* ページ本文
______________________________

②パウロは、律法主義者の教えに反論する必要を感じ、この書簡を書いた。
(2)ガラテヤ人への手紙のアウトライン
①個人的弁明:パウロの使徒職(1:1~2:21)
②教理的教え:信仰義認(3:1~4:31)
③実践的教え:キリスト者の自由(5:1~6:18)
(3)文脈の確認
①3章から、ガラテヤ人たちに対する教理的教えが始まる。
*パウロは、旧約聖書から論じる。これが4章の最後まで続く。
*律法主義者たちは、旧約聖書の教えに従っていると自負していた。
*パウロは、彼らが誇りとしていた旧約聖書を用いて彼らを論駁する。
②3章の内容
*体験に基づく議論(1~5節)
*聖書に基づく議論(6~14節)
*論理に基づく議論(15~29節)
③今回は、論理に基づく議論(15~29節)を取り上げる。
2.メッセージのアウトライン
(1)契約の普遍性(15~18節)
(2)律法の目的(19~25節)
(3)信者の地位(26~29節)
3.結論
(1)アブラハム契約の内容
(2)アブラハムの子孫の意味
論理に基づく議論について学ぶ。
Ⅰ.契約の普遍性( 15 ~ 18 節)
1.15~16節
Gal 3:15 兄弟たちよ、人間の例で説明しましょう。人間の契約でも、いったん結ばれたら、だれもそれを無効にしたり、それにつけ加えたりはしません。
Gal 3:16 約束は、アブラハムとその子孫に告げられました。神は、「子孫たちに」と言って多数を指すことなく、一人を指して「あなたの子孫に」と言っておられます。それはキリストのことです。
(1)パウロは、律法主義者たちの反論を想定し、それに対する回答を用意する。
①彼らはこう反論するであろう。
*アブラハムが恵みと信仰によって義とされたことは、認める。
*しかし、その後与えられた律法により、義とされる方法は変更された。
②そこでパウロは、「人間の例」を用いて説明する。
③「人間の例」とは、ローマ法の慣習のことである。
(2)ローマ法では、一度結ばれた契約は、無効にしたり、何かを付け加えたりは
できない。
①人間の契約が不変だと言うなら、神の契約はもっとそうである。
②アブラハムとその子孫に与えられた約束は、律法が与えられる前に成就し
たわけではない。
③律法が与えられた時点で、その約束は依然として有効であった。
④つまり、律法によって神の約束が変更されることはないのである。
(3)アブラハムとその子孫に与えられた約束は、キリストにあって成就した。
①「あなたの子孫に」は単数形であり、キリストのことである。

______________________________

* データ抜粋

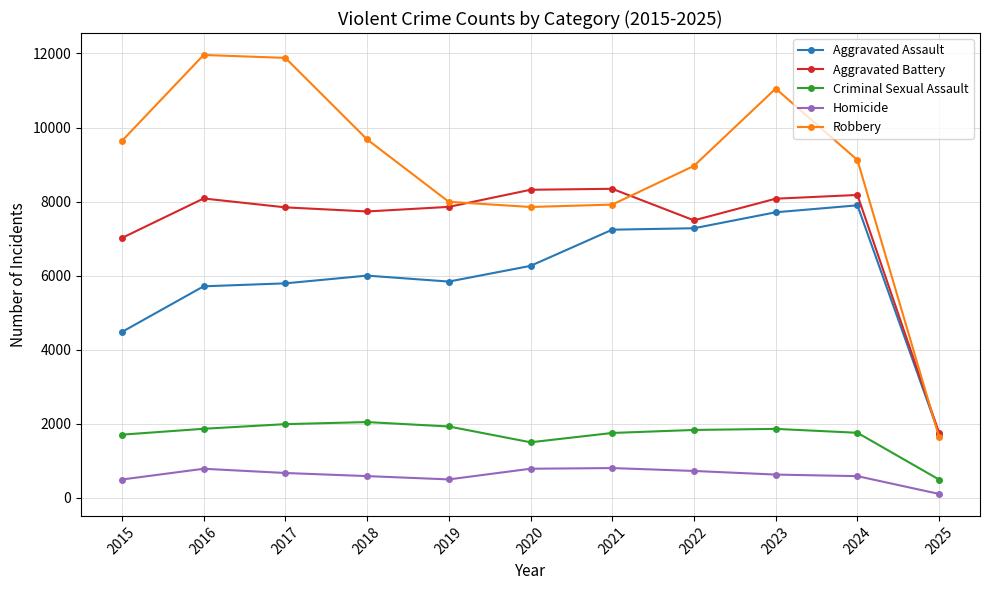

What is the total value across all series at 2016?

28410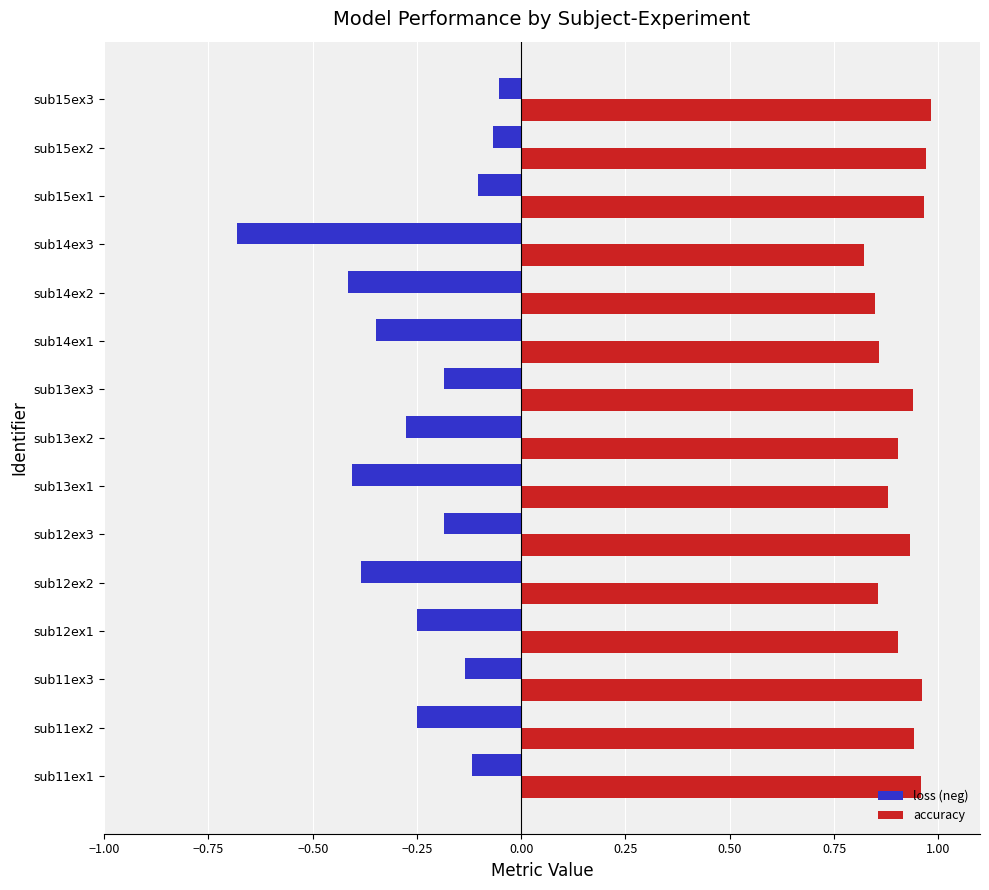

Rank the series by their maximum value, from lowest to highest.

loss (neg), accuracy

______________________________

* 設問
a) 本文によると、パウロが説明に用いた「人間の例」とは何のことですか?
b) 本文のうち、「(3)信者の地位(26~29節)」を含む語句から始めて「②そこでパウロは、「人間の例」を用いて説明する。」のところまでを、一字も変えずに返してください。
データは本文とは別の資料です。

* 練習問題の解答
a) ローマ法の慣習のことです。

b)
(3)信者の地位(26~29節)
3.結論
(1)アブラハム契約の内容
(2)アブラハムの子孫の意味
論理に基づく議論について学ぶ。
Ⅰ.契約の普遍性( 15 ~ 18 節)
1.15~16節
Gal 3:15 兄弟たちよ、人間の例で説明しましょう。人間の契約でも、いったん結ばれたら、だれもそれを無効にしたり、それにつけ加えたりはしません。
Gal 3:16 約束は、アブラハムとその子孫に告げられました。神は、「子孫たちに」と言って多数を指すことなく、一人を指して「あなたの子孫に」と言っておられます。それはキリストのことです。
(1)パウロは、律法主義者たちの反論を想定し、それに対する回答を用意する。
①彼らはこう反論するであろう。
*アブラハムが恵みと信仰によって義とされたことは、認める。
*しかし、その後与えられた律法により、義とされる方法は変更された。
②そこでパウロは、「人間の例」を用いて説明する。